Directions for this task:
Report all lines of the records that contain "them".

[Supplied information Boundary: Start]

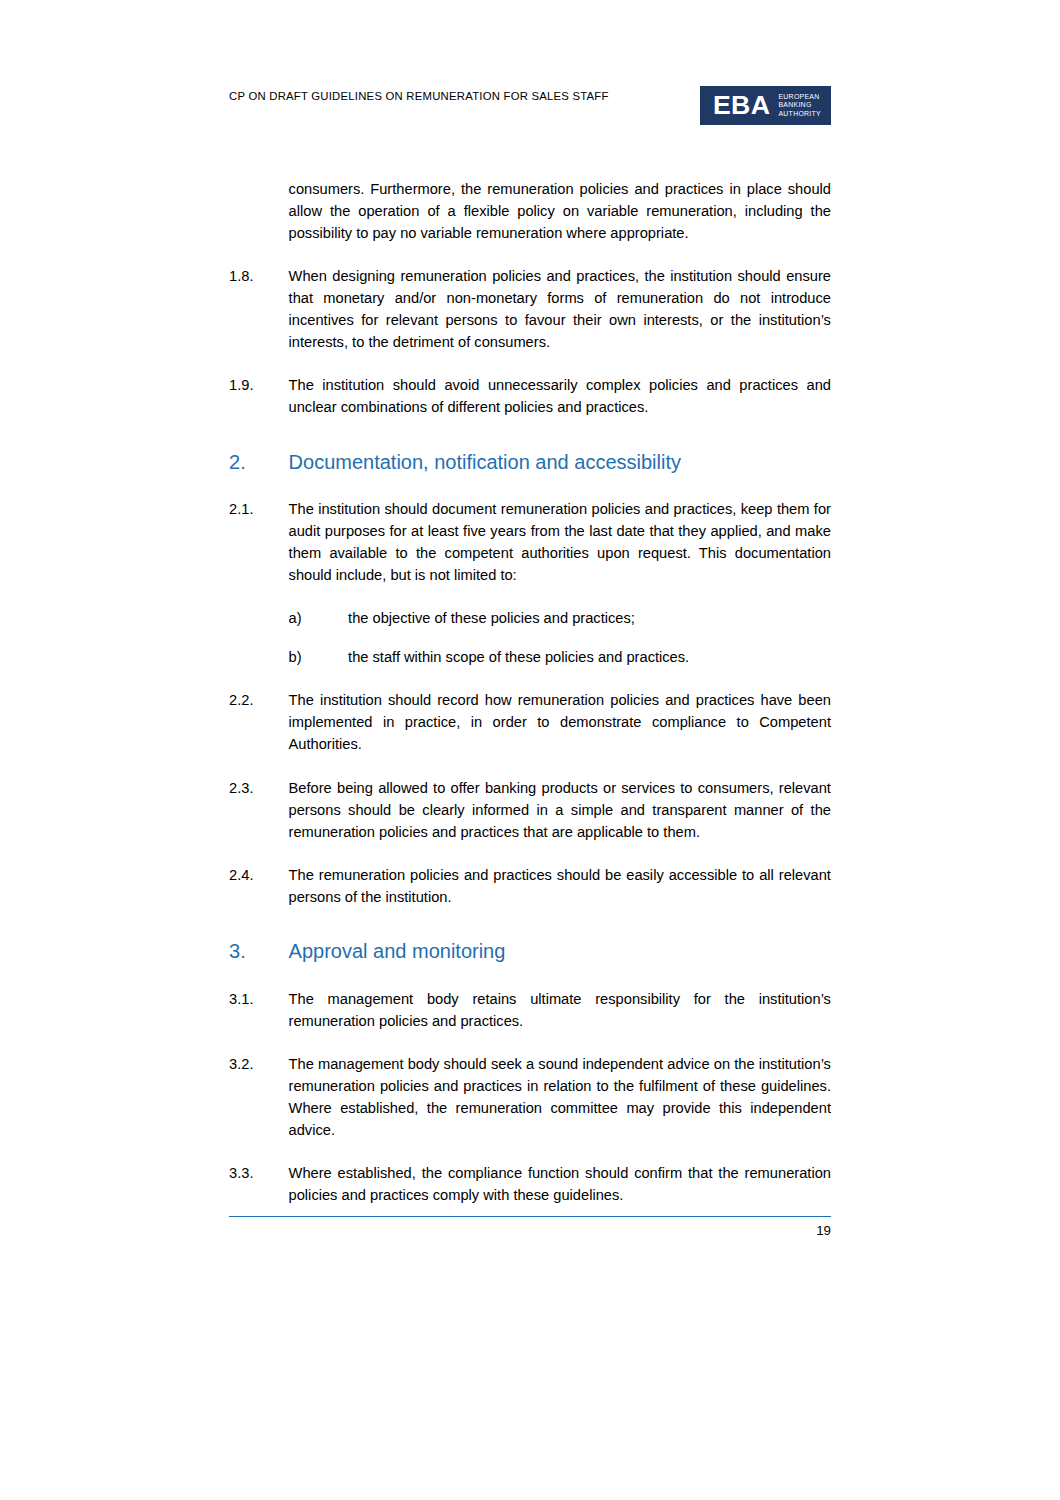CP on Draft Guidelines on Remuneration for Sales Staff
EBA European
Banking
Authority
consumers. Furthermore, the remuneration policies and practices in place should allow the operation of a flexible policy on variable remuneration, including the possibility to pay no variable remuneration where appropriate.
1.8.
When designing remuneration policies and practices, the institution should ensure that monetary and/or non-monetary forms of remuneration do not introduce incentives for relevant persons to favour their own interests, or the institution’s interests, to the detriment of consumers.
1.9.
The institution should avoid unnecessarily complex policies and practices and unclear combinations of different policies and practices.
2. Documentation, notification and accessibility
2.1.
The institution should document remuneration policies and practices, keep them for audit purposes for at least five years from the last date that they applied, and make them available to the competent authorities upon request. This documentation should include, but is not limited to:
a)
the objective of these policies and practices;
b)
the staff within scope of these policies and practices.
2.2.
The institution should record how remuneration policies and practices have been implemented in practice, in order to demonstrate compliance to Competent Authorities.
2.3.
Before being allowed to offer banking products or services to consumers, relevant persons should be clearly informed in a simple and transparent manner of the remuneration policies and practices that are applicable to them.
2.4.
The remuneration policies and practices should be easily accessible to all relevant persons of the institution.
3. Approval and monitoring
3.1.
The management body retains ultimate responsibility for the institution’s remuneration policies and practices.
3.2.
The management body should seek a sound independent advice on the institution’s remuneration policies and practices in relation to the fulfilment of these guidelines. Where established, the remuneration committee may provide this independent advice.
3.3.
Where established, the compliance function should confirm that the remuneration policies and practices comply with these guidelines.
19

[Supplied information Boundary: End]

Expected answer:
The institution should document remuneration policies and practices, keep them for audit purposes for at least five years from the last date that they applied, and make them available to the competent authorities upon request. This documentation should include, but is not limited to:
Before being allowed to offer banking products or services to consumers, relevant persons should be clearly informed in a simple and transparent manner of the remuneration policies and practices that are applicable to them.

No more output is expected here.